"Both ways," answered Vernon, promptly; but his eyes were still on Nell.

Markeld also looked excellently satisfied.

"Very well," he said, in his autocratic way, "we will proceed as we did yesterday," and he led Susie away. Strange to relate, she followed quite meekly. Somehow, when the moment came, it seemed exceedingly difficult to snub him.

"Do you know," he was saying, "I fell quite in love with your father last night. His point of view is so fresh and so full of humour. Though," he added, "I must confess that sometimes I did not entirely understand him."

"Didn't you?" laughed Susie. "Dad does use a good deal of slang. It's an American failing."

"So I have heard. I know my aunt will like him, too—the Dowager Duchess of Markheim, you know."
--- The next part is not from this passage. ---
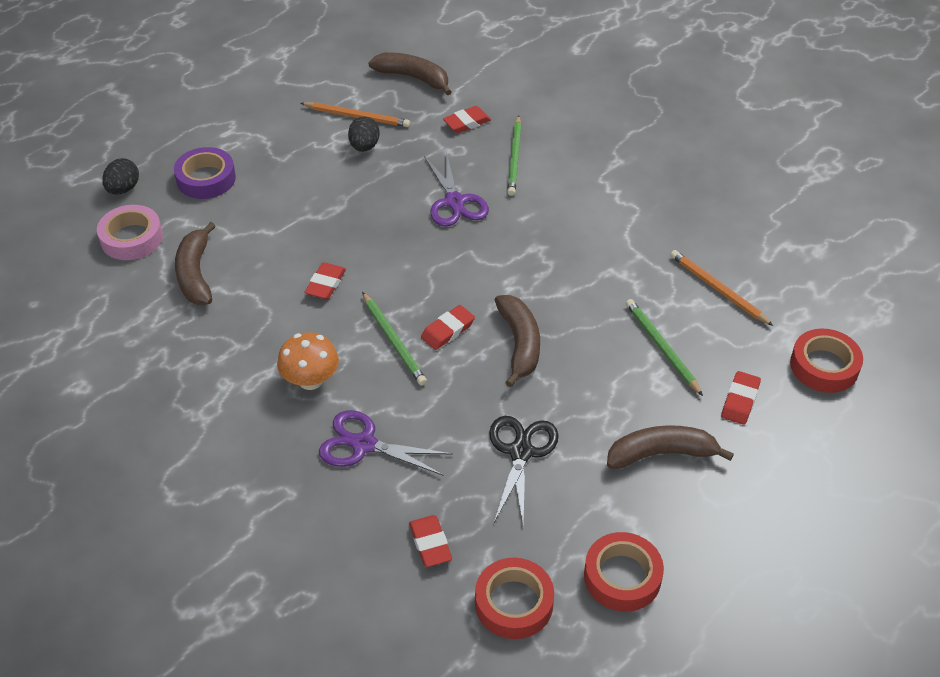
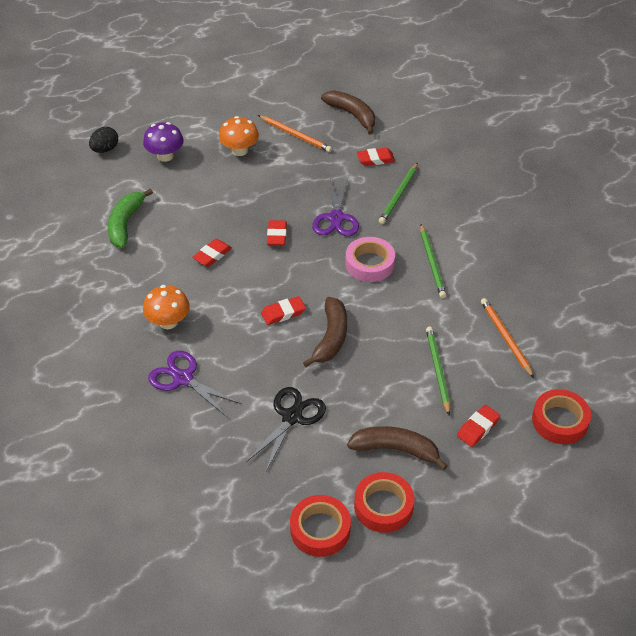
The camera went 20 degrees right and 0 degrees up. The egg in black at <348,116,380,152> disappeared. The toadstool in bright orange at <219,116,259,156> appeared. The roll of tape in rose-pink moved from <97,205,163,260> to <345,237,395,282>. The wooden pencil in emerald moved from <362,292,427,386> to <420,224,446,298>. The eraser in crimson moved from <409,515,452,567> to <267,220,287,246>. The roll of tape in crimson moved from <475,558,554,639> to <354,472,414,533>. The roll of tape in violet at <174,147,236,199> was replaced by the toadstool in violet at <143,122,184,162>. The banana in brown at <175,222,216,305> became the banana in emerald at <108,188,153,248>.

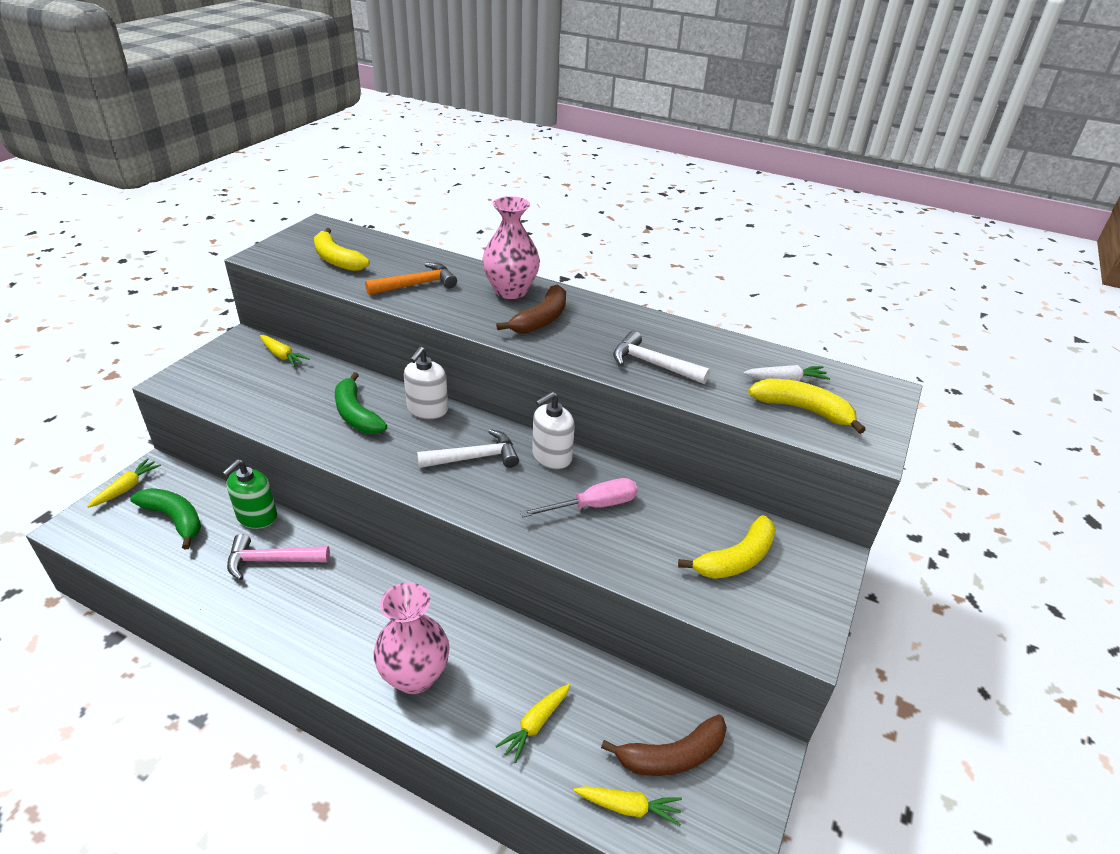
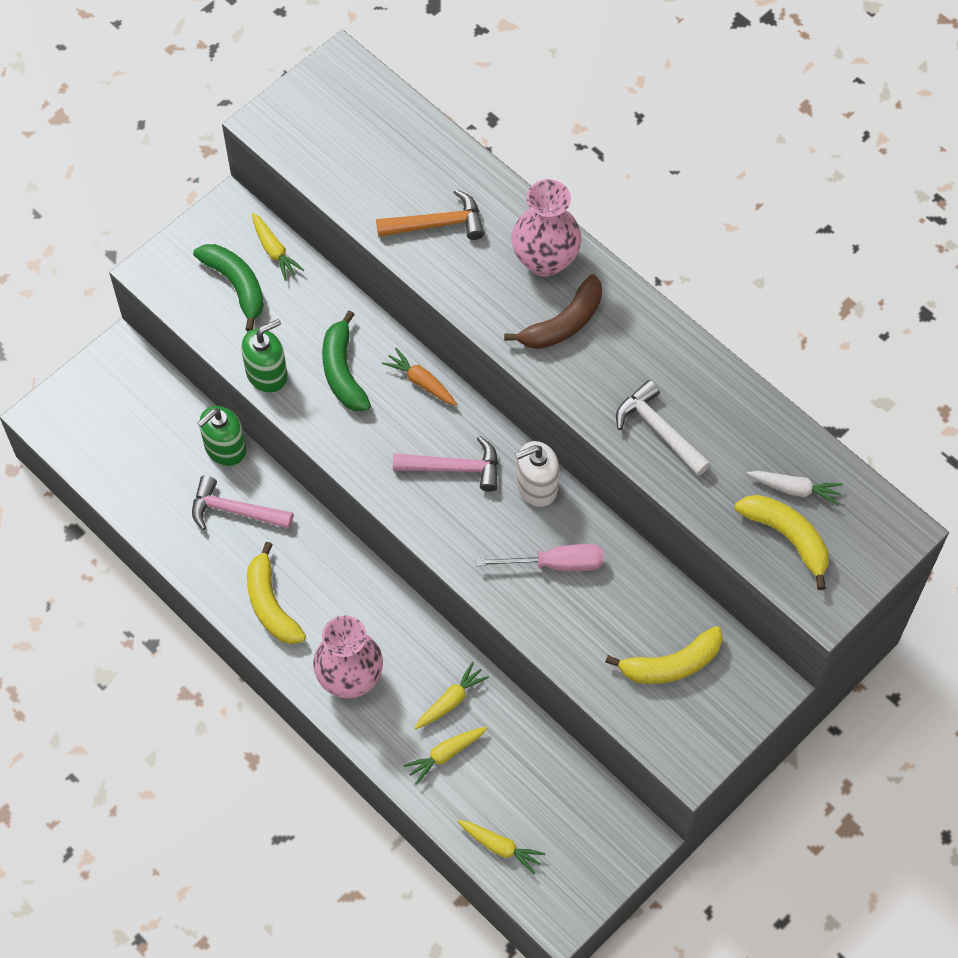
The camera went 20 degrees right and 25 degrees up. The banana in brown at <601,714,727,776> disappeared. The pump bottle in emerald at <241,319,287,393> appeared. The carrot in bright yellow moved from <87,458,161,508> to <415,662,489,729>. The banana in emerald moved from <130,488,201,550> to <193,244,264,332>. The banana in bright yellow moved from <314,228,370,271> to <247,542,306,644>. The pump bottle in snow-white at <404,346,448,419> was replaced by the carrot in bright orange at <382,348,457,406>. The carpenter's hammer in snow-white at <417,429,519,468> became the carpenter's hammer in rose-pink at <393,436,498,492>.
"No," said Sue, a little faintly, "I didn't know." She had never before considered the possibility of the Prince having any women relatives; her heart fell as she thought what dreadful creatures they would probably prove to be.

"My aunt is the head of the family," explained the Prince, calmly, unconscious of his companion's perturbation. "She rules us with a rod of iron. But you will like her and I know she will like you. She adores anything with fire in it."

"Oh," said Susie, to herself, "and how does he know I've any fire in me?" But she judged it wisest not to utter the question aloud.

"She worships spirit," added the Prince. "She is very fond of quoting a line of your poet, Browning. 'What have I on earth to do,' she will demand, 'with the slothful, with the mawkish, the unmanly?' Sometimes, I fear, she aims the adjectives at me."